DEVELOPER BERNARD McNamara has told Dublin City Council that his company will not prevent the authority from opening talks with rival bidders for two inner city housing projects.
The council announced three weeks ago that Mr McNamara’s building firm and its partner, Castlethorn, had pulled out of an agreement to build five new housing schemes to replace existing local authority apartment blocks.
Mr McNamara, and his business, Michael McNamara and Company, subsequently said that they did not withdraw from the schemes. They said there were problems reaching agreement because the council had changed regulations concerning apartment size and energy use midway through the process.
At the weekend, Mr McNamara wrote to assistant city manager Ciarán McNamara (no relation) saying that the building company “will not stand in the way” if the council opens talks with rival bidders on two of the projects, St Michael’s and Dominic Street.
However, he adds that the council should undertake to apply exactly the same terms to the next bidder as it did to the McNamara group and its partner.
He wrote the letters in response to two from the assistant city manager acknowledging that the authority and the builder were unable to reach an agreement that would allow them to proceed with both projects.
They state that unless McNamara comes up with a “meaningful proposal” by 5pm next Wednesday, the council would approach rival bidders.
Mr McNamara replied with two letters, one on behalf of Michael McNamara, which was working on Dominick Street, the second for a subsidiary, Trimera Ltd, which was dealing with St Michael’s.
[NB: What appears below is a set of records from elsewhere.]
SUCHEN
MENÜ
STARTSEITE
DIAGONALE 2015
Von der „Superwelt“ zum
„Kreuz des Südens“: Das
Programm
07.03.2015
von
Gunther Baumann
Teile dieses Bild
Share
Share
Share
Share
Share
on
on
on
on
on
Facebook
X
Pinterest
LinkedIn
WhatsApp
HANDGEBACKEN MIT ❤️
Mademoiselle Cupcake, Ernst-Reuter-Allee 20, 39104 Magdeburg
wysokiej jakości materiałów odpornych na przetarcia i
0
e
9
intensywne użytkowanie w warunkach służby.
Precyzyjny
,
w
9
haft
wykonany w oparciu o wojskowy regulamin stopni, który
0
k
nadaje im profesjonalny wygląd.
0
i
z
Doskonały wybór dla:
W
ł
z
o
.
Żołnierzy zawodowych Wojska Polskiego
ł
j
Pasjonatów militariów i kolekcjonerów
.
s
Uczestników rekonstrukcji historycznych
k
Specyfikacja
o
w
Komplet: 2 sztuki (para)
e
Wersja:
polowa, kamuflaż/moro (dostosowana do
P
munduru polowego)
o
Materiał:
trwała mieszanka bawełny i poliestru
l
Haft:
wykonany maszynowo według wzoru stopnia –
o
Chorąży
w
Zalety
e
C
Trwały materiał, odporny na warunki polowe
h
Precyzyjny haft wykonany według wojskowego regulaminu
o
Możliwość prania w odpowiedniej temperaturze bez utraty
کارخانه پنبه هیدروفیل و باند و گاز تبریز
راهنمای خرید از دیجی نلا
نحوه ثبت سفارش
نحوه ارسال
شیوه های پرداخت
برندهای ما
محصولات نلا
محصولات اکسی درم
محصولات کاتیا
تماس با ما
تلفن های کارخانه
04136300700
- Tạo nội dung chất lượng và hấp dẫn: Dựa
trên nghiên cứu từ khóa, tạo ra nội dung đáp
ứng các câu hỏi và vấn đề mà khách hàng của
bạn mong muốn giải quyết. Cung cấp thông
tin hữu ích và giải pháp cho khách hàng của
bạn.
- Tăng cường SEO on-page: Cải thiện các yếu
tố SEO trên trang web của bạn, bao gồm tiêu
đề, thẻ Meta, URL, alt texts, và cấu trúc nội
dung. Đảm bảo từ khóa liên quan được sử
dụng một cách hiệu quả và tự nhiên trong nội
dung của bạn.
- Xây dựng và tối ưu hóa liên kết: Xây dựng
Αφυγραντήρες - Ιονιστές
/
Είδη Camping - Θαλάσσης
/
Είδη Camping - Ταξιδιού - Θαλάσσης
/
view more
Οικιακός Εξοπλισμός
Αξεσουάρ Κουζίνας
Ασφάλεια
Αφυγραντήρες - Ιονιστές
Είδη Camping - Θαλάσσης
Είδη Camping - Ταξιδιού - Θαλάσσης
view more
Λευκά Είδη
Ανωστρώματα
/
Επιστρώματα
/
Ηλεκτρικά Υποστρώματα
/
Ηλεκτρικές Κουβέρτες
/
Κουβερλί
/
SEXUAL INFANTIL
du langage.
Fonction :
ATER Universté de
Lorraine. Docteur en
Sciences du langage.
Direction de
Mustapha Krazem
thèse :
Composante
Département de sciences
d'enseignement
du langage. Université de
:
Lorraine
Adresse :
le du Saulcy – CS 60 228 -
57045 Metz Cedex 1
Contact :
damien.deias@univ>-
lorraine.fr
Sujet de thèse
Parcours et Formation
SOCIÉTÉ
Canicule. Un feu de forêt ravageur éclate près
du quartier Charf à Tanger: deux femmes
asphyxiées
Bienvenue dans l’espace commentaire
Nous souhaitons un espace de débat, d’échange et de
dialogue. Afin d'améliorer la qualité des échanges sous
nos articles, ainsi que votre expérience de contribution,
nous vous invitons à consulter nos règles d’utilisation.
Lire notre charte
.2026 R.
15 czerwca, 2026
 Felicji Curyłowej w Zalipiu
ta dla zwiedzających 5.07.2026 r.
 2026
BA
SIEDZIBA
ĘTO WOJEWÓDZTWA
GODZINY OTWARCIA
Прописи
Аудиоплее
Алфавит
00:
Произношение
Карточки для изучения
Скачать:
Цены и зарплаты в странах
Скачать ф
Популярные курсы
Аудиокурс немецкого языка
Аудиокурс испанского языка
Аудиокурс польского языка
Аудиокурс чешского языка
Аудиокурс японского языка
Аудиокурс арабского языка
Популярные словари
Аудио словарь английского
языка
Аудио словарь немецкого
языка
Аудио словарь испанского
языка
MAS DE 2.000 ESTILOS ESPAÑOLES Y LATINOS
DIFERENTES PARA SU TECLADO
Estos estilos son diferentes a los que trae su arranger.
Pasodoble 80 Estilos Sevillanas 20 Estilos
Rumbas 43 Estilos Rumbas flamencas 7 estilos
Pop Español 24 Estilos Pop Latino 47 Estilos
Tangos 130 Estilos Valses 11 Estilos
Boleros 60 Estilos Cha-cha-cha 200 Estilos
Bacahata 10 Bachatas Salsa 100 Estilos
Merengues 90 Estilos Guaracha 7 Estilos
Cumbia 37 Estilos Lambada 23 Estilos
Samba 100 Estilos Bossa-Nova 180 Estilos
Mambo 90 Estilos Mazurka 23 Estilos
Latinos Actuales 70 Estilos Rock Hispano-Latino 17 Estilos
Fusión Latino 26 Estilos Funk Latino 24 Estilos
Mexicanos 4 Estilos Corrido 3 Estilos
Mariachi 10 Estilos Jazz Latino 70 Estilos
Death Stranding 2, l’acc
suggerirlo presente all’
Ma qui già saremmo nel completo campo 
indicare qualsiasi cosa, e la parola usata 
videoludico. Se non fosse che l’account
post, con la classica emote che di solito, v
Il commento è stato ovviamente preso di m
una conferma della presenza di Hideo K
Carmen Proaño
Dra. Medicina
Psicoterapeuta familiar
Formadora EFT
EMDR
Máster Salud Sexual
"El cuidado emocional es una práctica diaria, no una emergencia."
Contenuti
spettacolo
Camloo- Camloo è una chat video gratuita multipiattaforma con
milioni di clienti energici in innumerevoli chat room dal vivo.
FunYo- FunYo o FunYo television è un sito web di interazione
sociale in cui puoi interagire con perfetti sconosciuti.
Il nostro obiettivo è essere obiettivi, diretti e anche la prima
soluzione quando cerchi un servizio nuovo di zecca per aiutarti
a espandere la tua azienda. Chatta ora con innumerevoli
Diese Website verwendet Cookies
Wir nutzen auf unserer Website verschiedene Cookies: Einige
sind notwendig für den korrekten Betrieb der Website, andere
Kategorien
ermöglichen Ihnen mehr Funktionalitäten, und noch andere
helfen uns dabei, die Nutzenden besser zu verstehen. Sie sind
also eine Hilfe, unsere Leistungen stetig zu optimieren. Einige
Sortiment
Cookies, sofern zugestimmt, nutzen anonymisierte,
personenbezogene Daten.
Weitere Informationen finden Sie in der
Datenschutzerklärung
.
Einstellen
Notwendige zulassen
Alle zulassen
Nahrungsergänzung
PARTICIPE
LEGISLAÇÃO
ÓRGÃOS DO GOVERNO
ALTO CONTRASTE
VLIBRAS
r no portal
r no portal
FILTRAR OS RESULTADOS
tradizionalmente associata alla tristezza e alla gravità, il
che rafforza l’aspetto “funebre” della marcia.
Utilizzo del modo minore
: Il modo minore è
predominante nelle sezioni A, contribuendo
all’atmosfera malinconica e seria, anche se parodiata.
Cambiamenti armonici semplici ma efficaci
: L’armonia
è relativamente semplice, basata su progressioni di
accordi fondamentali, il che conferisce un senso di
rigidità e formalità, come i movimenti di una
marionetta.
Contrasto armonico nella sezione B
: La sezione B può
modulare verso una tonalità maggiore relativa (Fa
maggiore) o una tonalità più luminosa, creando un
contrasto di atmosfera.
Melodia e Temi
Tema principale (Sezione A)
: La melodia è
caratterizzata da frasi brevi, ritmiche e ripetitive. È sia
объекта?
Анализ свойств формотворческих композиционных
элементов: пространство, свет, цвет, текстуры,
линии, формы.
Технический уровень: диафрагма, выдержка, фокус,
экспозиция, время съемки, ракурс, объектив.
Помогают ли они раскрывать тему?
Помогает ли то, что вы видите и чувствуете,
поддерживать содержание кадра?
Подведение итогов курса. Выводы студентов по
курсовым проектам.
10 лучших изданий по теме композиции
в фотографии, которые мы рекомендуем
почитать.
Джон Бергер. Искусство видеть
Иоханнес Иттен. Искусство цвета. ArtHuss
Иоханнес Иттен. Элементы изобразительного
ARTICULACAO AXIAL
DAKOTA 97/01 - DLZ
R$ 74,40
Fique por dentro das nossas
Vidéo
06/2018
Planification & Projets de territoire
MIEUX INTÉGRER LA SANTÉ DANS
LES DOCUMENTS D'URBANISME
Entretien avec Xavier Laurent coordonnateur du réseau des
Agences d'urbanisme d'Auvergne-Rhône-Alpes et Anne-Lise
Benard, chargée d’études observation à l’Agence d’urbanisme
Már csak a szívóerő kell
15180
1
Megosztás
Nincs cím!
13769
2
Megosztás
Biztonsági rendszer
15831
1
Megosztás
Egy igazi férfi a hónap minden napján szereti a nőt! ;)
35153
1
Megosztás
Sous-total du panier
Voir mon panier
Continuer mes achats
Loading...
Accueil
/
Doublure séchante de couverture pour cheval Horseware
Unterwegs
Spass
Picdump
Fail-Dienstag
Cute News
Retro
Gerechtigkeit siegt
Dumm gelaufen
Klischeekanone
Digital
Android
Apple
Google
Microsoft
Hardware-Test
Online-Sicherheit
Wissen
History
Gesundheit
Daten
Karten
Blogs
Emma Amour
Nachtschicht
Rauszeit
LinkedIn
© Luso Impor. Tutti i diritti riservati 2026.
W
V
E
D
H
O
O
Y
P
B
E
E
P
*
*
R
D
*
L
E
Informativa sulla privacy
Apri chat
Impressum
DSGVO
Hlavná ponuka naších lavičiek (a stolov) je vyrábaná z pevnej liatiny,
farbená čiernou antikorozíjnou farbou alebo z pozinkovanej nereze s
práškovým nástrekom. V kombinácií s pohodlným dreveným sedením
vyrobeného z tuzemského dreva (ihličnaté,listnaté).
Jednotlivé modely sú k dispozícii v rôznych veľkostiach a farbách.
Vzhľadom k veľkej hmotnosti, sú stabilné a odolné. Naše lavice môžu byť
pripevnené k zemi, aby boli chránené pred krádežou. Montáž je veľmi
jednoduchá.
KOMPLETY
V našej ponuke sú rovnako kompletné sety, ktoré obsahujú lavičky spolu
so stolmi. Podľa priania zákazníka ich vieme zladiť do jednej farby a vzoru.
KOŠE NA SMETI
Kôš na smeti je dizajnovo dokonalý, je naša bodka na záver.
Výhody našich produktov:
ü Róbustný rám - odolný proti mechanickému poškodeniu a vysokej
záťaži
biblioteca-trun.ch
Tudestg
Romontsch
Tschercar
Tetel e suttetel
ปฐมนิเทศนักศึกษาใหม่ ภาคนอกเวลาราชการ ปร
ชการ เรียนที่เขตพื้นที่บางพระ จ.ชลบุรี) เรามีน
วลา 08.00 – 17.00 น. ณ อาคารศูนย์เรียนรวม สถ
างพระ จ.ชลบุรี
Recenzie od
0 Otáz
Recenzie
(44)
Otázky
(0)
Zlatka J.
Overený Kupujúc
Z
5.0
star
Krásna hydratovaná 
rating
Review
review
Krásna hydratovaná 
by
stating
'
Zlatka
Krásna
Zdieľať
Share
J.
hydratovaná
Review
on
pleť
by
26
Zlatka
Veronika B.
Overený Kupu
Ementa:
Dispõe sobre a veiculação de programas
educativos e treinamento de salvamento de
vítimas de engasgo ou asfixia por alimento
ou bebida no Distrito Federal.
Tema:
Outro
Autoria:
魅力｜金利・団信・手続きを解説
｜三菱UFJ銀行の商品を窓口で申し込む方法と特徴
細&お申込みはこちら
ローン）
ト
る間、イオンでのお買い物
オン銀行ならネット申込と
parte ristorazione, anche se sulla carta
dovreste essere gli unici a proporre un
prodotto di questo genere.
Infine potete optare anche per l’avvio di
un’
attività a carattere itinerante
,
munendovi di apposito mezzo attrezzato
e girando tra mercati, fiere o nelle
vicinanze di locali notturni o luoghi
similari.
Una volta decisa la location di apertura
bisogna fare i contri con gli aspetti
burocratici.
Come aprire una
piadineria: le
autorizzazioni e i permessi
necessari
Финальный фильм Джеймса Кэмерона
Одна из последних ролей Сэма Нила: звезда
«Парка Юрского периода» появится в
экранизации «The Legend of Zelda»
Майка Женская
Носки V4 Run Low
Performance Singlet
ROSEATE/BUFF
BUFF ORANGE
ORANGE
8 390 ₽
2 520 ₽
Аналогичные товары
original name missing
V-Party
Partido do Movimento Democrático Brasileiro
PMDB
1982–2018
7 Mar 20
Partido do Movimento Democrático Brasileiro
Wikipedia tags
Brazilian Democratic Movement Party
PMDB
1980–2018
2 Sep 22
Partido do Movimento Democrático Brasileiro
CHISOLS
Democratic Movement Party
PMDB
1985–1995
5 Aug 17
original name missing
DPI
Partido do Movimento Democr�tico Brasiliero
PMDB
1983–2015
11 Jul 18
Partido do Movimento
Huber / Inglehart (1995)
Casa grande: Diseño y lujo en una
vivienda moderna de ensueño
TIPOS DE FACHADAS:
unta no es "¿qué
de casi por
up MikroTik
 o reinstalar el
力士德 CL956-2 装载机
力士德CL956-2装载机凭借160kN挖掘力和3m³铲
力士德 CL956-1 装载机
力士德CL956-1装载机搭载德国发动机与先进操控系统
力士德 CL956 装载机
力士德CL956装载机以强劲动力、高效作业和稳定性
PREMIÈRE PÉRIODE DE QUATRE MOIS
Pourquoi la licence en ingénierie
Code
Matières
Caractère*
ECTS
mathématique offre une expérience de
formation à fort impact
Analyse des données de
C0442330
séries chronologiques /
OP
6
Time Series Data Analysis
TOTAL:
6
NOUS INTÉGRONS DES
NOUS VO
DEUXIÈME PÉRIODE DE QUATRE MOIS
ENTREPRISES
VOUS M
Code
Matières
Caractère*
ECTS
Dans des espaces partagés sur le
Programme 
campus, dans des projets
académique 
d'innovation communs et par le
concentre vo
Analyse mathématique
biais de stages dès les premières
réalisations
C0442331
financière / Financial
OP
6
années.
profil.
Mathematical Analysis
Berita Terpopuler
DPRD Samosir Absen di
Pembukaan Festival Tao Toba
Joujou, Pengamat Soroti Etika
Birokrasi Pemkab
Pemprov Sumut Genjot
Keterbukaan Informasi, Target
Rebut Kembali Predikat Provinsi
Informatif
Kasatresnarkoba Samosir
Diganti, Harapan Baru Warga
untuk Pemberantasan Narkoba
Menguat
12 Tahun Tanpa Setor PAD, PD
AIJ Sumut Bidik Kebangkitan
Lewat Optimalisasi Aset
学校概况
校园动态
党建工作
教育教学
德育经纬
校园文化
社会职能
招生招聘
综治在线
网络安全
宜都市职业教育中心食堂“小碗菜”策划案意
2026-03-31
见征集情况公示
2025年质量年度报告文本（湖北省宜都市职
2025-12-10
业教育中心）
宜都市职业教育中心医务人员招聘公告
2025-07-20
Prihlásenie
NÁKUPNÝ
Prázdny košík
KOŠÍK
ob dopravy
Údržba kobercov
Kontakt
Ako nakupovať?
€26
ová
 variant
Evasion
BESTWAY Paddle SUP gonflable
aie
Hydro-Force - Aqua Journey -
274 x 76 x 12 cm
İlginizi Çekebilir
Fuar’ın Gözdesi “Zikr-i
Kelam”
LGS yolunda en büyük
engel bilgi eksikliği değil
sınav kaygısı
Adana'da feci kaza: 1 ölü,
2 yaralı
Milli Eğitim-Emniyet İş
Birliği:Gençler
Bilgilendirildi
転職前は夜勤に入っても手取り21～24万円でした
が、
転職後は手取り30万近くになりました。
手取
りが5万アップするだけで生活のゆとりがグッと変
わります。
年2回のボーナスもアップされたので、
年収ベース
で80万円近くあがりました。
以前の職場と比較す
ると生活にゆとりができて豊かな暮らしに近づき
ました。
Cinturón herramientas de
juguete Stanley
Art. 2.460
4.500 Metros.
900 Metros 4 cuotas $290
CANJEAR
Both state that the decision to withdraw from talks with his companies and move to the next bidder is “entirely for Dublin City Council”. They point out that both companies met all deadlines set by Dublin City Council to submit designs, change those designs, makes presentations to interested parties and carry out a range of other tasks.
Mr McNamara’s companies were the “preferred bidders” on both projects. This meant that no actual agreement was in place, but instead that the council chose to open negotiations with the group on the basis of the proposals it made when the local authority put the projects out to tender.
All five projects are public-private partnerships. Under these agreements, the developers involved get a portion of the new homes they build in return for constructing the scheme as a whole.
The total number of new homes involved in the five projects is 1,800. Mr McNamara’s companies would have kept about 800 of these to sell on the open market.
The other schemes are Infirmary Road, O’Devaney Gardens and the Convent Grounds on Seán MacDermott Street. It is not clear who the other bidders on the two projects were, as a number of groups, including one led by Pierse Construction, tendered for them.